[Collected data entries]
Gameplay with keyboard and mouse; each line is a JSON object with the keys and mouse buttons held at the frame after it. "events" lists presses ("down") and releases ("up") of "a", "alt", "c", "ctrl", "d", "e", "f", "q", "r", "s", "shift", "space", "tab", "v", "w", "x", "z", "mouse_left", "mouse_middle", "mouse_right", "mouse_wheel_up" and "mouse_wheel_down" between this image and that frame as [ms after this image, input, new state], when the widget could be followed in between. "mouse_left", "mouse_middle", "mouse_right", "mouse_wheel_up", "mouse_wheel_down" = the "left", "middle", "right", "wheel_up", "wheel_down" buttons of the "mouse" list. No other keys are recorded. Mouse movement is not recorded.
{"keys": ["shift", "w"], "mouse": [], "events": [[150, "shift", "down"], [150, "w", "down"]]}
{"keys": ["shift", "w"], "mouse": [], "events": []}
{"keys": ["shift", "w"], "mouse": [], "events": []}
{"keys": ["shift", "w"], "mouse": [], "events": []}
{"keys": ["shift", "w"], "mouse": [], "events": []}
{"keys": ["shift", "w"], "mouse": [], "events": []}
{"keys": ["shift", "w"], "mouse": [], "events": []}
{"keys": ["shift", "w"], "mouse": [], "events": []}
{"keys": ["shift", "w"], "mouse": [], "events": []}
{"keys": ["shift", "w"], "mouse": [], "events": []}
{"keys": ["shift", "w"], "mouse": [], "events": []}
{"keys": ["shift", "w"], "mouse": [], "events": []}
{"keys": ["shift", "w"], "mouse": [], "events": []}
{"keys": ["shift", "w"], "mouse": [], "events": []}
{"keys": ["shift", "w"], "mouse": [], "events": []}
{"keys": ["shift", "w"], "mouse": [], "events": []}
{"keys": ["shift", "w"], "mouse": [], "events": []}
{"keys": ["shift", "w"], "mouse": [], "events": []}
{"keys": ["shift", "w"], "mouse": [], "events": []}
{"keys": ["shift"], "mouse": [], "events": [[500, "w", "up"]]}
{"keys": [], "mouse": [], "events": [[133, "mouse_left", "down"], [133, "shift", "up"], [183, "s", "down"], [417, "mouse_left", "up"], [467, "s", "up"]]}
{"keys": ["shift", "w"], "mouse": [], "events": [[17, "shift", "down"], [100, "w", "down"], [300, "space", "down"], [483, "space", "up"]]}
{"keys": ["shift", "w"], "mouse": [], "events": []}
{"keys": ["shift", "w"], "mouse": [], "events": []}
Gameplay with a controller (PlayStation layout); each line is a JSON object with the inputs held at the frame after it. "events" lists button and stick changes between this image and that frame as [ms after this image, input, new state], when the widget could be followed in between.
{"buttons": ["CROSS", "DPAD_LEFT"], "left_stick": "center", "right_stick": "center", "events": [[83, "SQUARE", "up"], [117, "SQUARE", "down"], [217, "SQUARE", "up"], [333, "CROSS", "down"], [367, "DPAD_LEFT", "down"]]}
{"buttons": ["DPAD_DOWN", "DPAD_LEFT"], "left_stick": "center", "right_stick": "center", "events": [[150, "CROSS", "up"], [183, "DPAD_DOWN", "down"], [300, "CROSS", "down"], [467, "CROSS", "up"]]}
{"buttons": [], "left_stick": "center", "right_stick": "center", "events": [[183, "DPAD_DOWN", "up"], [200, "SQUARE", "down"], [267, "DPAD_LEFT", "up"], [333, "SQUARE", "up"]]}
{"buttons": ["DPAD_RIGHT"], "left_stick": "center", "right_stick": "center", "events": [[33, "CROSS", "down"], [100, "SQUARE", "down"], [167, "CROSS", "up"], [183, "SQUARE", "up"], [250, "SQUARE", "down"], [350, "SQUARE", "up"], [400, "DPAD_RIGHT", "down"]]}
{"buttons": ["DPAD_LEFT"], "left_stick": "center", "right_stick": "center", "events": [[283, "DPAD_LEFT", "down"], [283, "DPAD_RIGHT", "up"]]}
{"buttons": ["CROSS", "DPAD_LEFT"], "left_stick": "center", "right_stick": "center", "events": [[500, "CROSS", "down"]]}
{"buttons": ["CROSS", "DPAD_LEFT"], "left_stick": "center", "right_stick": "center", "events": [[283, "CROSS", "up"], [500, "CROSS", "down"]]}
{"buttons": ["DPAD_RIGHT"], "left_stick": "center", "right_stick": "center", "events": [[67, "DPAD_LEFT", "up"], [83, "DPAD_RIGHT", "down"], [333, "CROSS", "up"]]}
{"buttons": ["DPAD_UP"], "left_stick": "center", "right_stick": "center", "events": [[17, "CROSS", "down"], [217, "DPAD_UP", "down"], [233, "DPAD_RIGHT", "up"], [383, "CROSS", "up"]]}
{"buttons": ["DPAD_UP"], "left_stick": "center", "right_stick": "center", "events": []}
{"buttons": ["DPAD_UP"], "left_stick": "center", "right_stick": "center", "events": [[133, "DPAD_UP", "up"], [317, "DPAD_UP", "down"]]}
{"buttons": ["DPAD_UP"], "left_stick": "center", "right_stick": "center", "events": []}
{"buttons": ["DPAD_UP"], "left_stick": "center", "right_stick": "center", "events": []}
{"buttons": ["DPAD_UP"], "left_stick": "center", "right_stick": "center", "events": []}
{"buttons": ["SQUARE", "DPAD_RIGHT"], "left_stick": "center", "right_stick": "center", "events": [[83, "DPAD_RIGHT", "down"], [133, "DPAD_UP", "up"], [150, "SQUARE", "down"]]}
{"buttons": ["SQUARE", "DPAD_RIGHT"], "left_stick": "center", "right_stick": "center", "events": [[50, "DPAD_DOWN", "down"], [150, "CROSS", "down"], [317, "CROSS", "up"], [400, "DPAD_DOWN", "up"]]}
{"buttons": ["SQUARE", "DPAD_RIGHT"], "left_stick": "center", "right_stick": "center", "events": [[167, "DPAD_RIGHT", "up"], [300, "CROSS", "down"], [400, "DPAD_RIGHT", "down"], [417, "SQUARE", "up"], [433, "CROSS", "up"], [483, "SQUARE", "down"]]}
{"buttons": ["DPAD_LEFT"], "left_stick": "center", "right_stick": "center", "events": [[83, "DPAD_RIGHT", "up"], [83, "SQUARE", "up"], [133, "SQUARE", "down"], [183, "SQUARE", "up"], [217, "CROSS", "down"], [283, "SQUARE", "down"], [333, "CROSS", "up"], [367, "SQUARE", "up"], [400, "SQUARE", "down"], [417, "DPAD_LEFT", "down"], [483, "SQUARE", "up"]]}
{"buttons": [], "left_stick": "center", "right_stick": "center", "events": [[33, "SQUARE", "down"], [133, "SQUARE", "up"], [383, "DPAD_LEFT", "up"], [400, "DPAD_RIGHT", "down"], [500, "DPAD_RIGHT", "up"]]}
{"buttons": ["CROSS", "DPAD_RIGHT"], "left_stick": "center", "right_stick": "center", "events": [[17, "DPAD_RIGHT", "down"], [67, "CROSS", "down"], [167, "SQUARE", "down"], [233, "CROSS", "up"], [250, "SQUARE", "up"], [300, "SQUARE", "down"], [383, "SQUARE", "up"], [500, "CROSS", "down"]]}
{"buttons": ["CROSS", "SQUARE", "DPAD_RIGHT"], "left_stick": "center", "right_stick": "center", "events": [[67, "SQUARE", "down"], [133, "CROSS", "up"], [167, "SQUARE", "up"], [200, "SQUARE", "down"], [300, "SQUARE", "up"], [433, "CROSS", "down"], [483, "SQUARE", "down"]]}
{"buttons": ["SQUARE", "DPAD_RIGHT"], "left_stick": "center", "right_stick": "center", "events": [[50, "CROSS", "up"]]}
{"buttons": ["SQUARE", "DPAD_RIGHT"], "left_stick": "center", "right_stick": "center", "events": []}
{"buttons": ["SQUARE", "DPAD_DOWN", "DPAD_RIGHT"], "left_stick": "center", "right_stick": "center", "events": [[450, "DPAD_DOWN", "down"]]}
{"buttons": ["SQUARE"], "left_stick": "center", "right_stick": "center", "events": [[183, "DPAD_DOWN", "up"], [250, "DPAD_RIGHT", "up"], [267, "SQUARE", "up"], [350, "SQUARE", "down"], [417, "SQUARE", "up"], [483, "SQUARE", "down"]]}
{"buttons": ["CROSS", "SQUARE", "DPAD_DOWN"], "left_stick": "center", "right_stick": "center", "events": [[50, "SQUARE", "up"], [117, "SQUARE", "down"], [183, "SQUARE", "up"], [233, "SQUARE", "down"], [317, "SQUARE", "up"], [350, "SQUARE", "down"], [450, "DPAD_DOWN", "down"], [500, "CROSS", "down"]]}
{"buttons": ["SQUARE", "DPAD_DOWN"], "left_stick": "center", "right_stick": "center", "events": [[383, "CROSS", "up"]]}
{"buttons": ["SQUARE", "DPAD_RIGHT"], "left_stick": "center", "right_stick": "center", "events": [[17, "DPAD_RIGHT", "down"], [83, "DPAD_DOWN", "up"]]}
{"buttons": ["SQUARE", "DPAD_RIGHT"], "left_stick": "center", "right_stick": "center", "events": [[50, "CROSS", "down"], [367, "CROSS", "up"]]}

BRIEF
Could you copy every line in the records that holds "widget"?

EXPECTED ANSWER
Gameplay with keyboard and mouse; each line is a JSON object with the keys and mouse buttons held at the frame after it. "events" lists presses ("down") and releases ("up") of "a", "alt", "c", "ctrl", "d", "e", "f", "q", "r", "s", "shift", "space", "tab", "v", "w", "x", "z", "mouse_left", "mouse_middle", "mouse_right", "mouse_wheel_up" and "mouse_wheel_down" between this image and that frame as [ms after this image, input, new state], when the widget could be followed in between. "mouse_left", "mouse_middle", "mouse_right", "mouse_wheel_up", "mouse_wheel_down" = the "left", "middle", "right", "wheel_up", "wheel_down" buttons of the "mouse" list. No other keys are recorded. Mouse movement is not recorded.
Gameplay with a controller (PlayStation layout); each line is a JSON object with the inputs held at the frame after it. "events" lists button and stick changes between this image and that frame as [ms after this image, input, new state], when the widget could be followed in between.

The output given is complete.